Months into our quarantine, I am exactly where I used to leave my characters at the end of a short story: with the world as I knew it shattered, but the new world I might find or build too uncertain to offer hope, much less, a lesson. But the girl I used to be—the eleven-year-old determined to keep her mother from disappearing—is still in that kitchen, listening. I don’t need a map to show me where I am. Every step, every moment, I am here.

THE GRACKLES IN THE TREES [BONNIE FRIEDMAN]

Early this morning a siren wailed, and I couldn’t tell if it was an ambulance or a police car. This marked a new moment. At the beginning of my quarantine time in Brooklyn, the streets were silent except for two sounds: the birds chirping in the trees and the ambulances carrying the sick to the hospital down the street. After a month there were fewer ambulances. The birds became even more noticeable. They stood invisibly in the now-densely-leaved trees like loyal friends, and I was grateful because every other voice I heard was over the phone or Zoom. Then seven days ago the protests following the murder of George Floyd began. Now every night there is the thrum of a helicopter hanging in the sky over the Barclay Center, twelve blocks away. Its militaristic ratchet dominates, hovering over the citizens gathered on the plaza.

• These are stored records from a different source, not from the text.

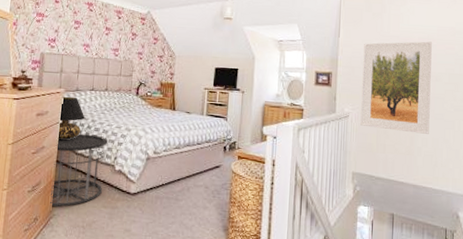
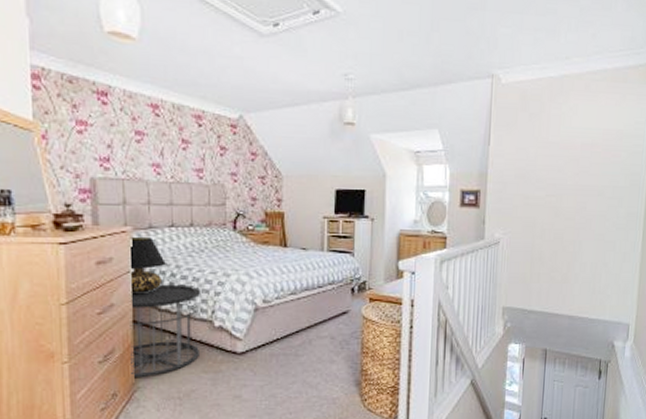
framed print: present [360,41,432,134] -> none [513,148,596,258]

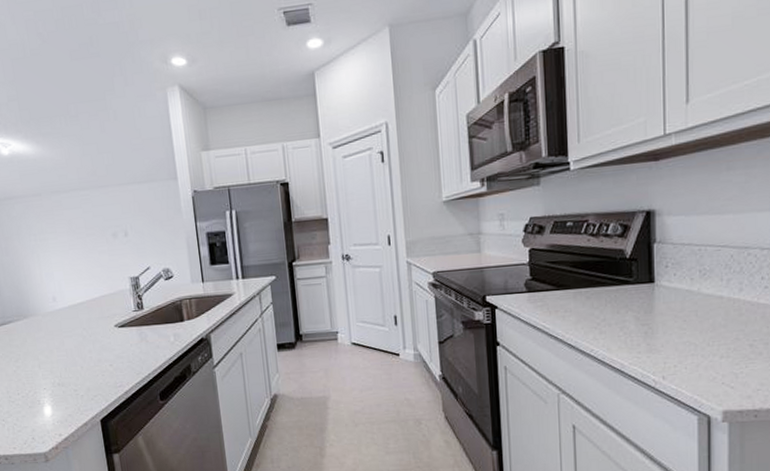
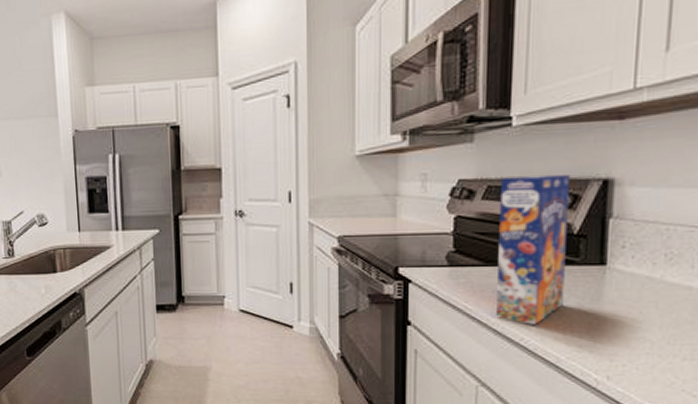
cereal box: none [565,209,623,338] -> present [496,175,570,325]

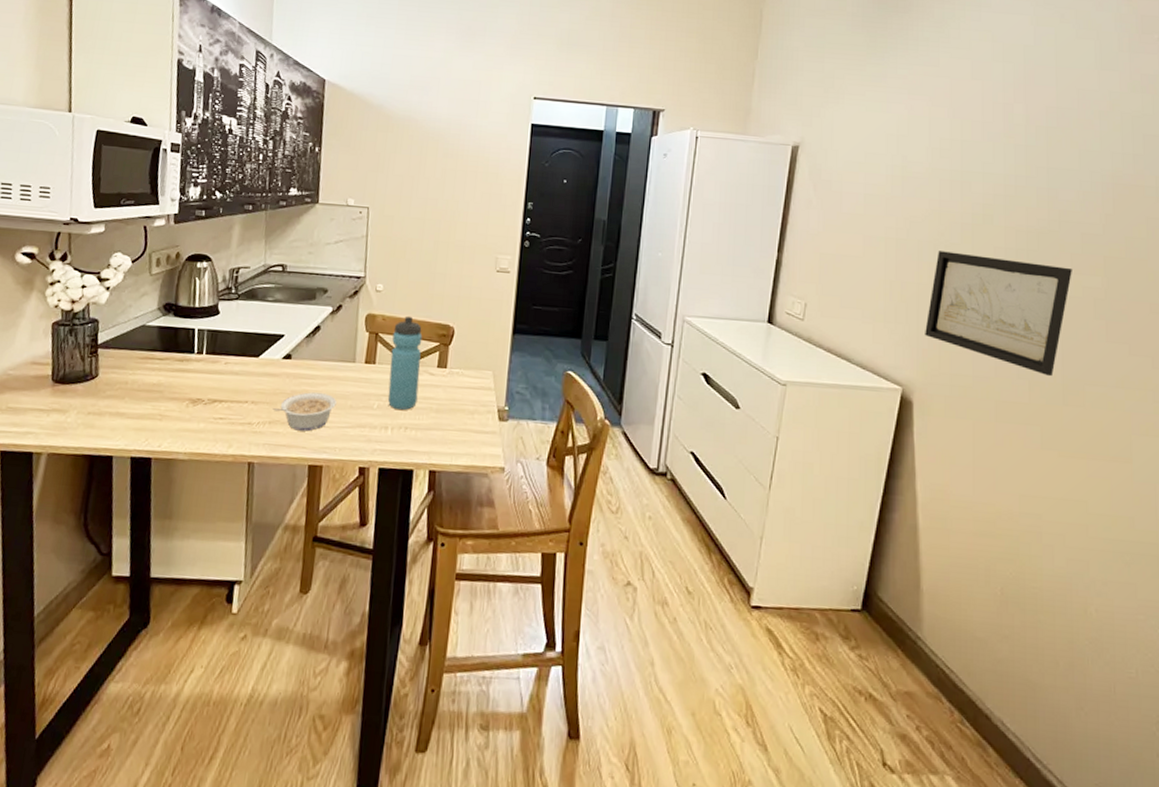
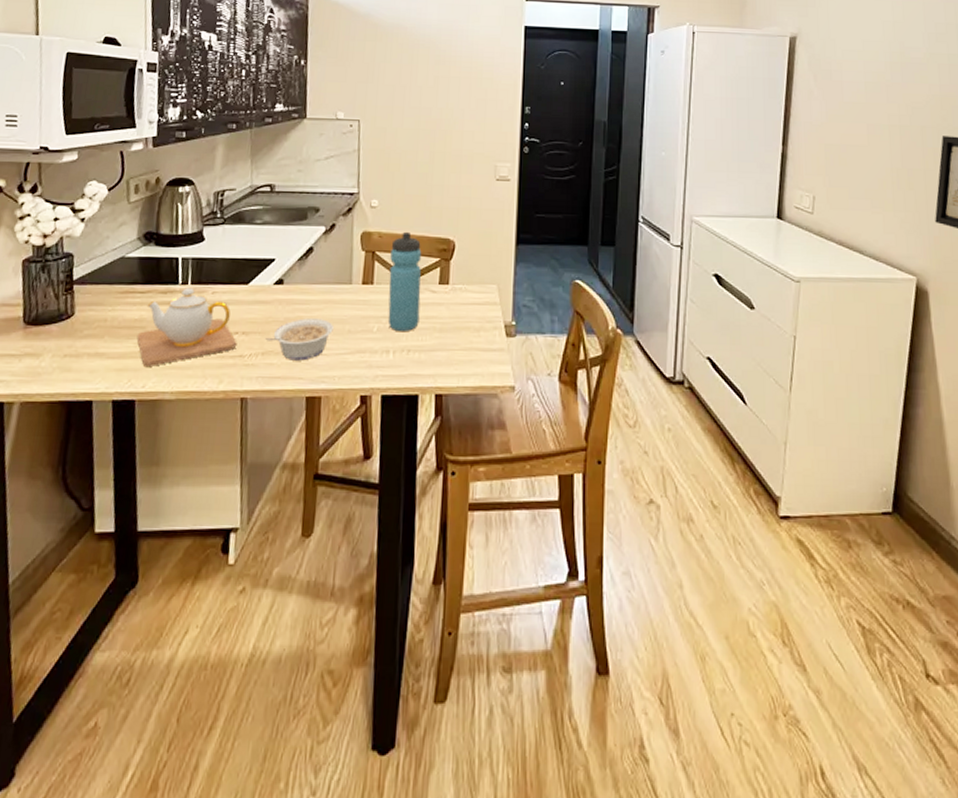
teapot: none [154,357,247,428] -> present [136,288,237,366]

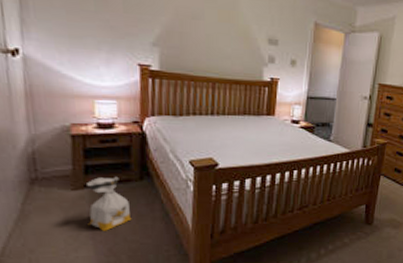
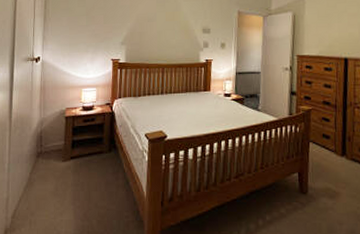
bag: present [87,176,132,231] -> none [71,149,102,197]

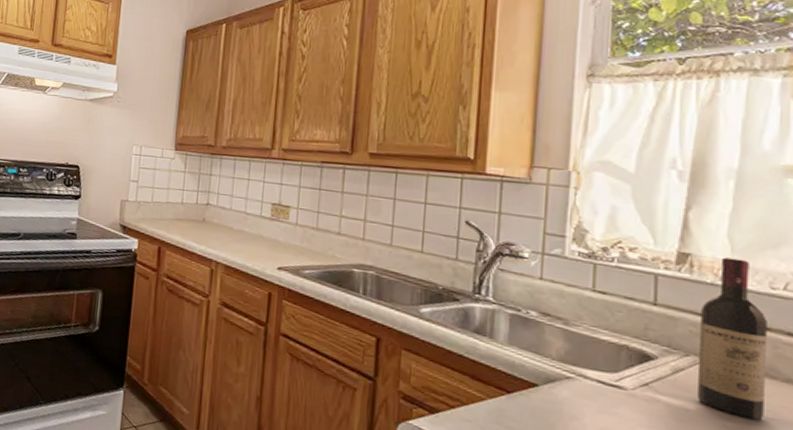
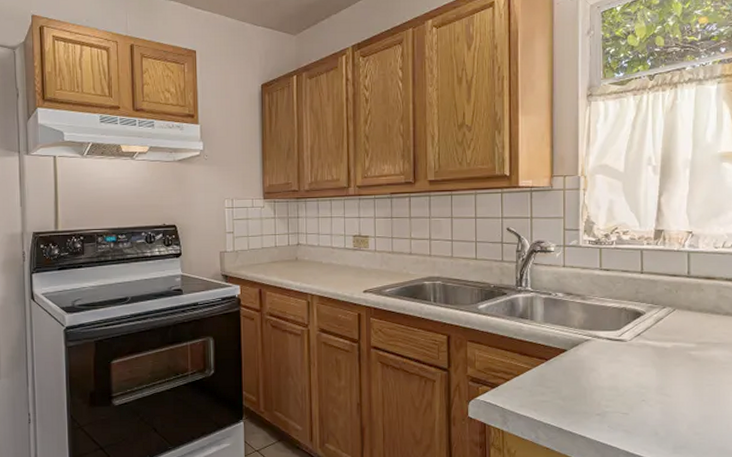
wine bottle: present [698,257,767,421] -> none [672,229,713,347]

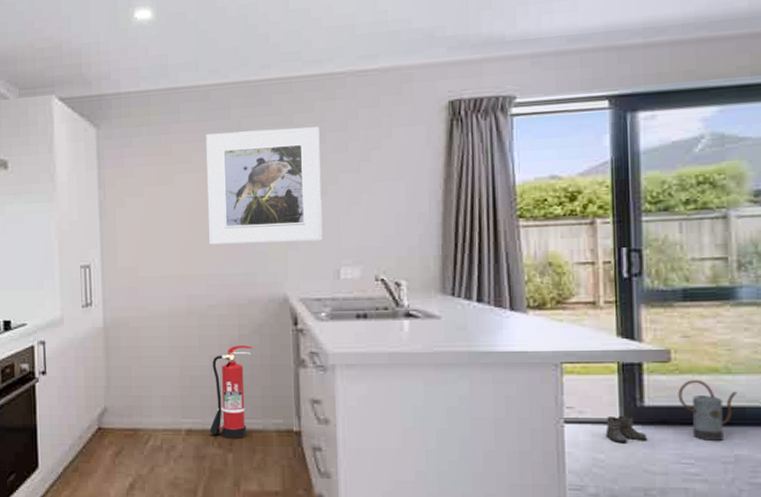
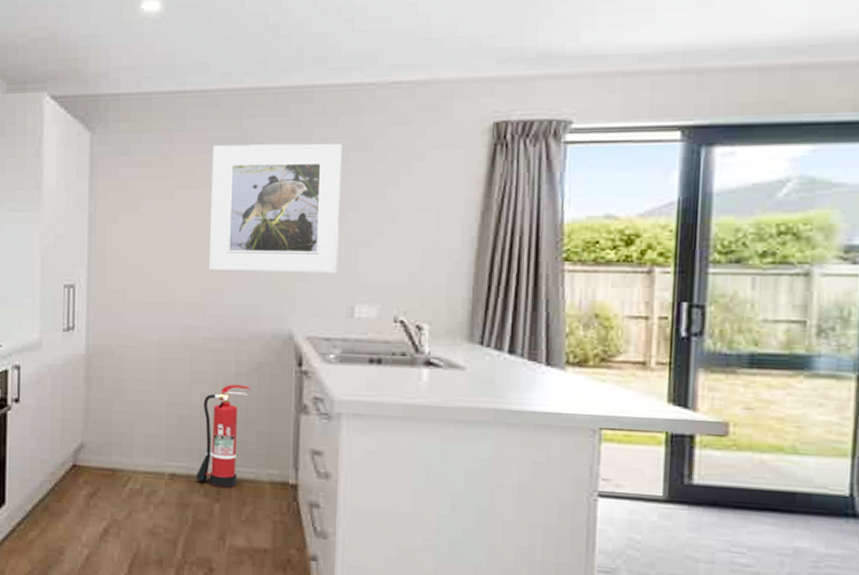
boots: present [605,415,647,444] -> none [645,492,693,525]
watering can: present [678,380,737,441] -> none [733,458,804,530]

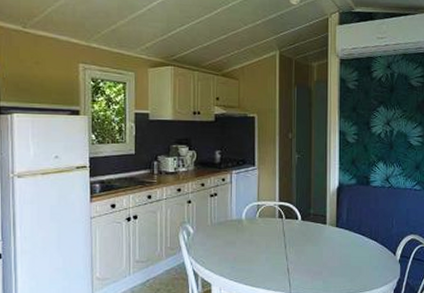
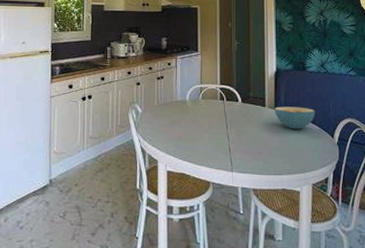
cereal bowl: none [336,224,378,248] -> present [275,106,315,130]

Rereading my dialogue with Kyoko, I am again struck by the importance of adjacent material, as we try to understand more deeply the way that narrative in essay functions. The adjacent material is often what lives in our blind spot, either personally or culturally. It is the grackles in the trees, now sounding like tornado sirens, now like emergency whistles, now like birds. It is the patriarchal systems that made our mothers invisible, each in pain and isolated in her kitchen. The adjacent invites us to move laterally, going neither forwards nor back but at a meditative, exploratory angle that allows what is embedded to be illuminated down to the very pattern of the surrounding material that holds it in place.

How do we work with the adjacent? The narrative essay is fed by it; it contributes particulars that you don’t realize are significant until you revisit your work. More than any other form of composition, essay writing rewards rereading with the analytical scrutiny essential to the revision process. The narrative accumulates more and more of this not-consciously chosen information even as the story presses to complete itself.

Kyoko makes an important point when she says that it’s easier to teach the narrative because we can notice what the author evades while the lyric comes from a more internal place so we teachers might be of less use. Still, we may have set up an opposition when none actually exists. Lyric or narrative, our writing “defies the laws of physics and geometry.” Kyoko is still the girl sitting at her table, determined to keep her mother from disappearing, and she has. And I forever have the red sweater I don’t deserve, this beautiful gift that humbles me, and it is always the moment before it is ruined, when I can live ecstatic within its transforming weave. I daydream on my path, hot, snug, and thinking of Kyoko, who is sometimes adjacent, although it may be years before we can meet.


Bonnie Friedman is the author of Writing Past Dark: Envy, Fear, Distraction And Other Dilemmas In The Writers’ Life, just reissued from Harper Collins.

Kyoko Mori’s most recent book of nonfiction is Yarn: Remembering The Way Home.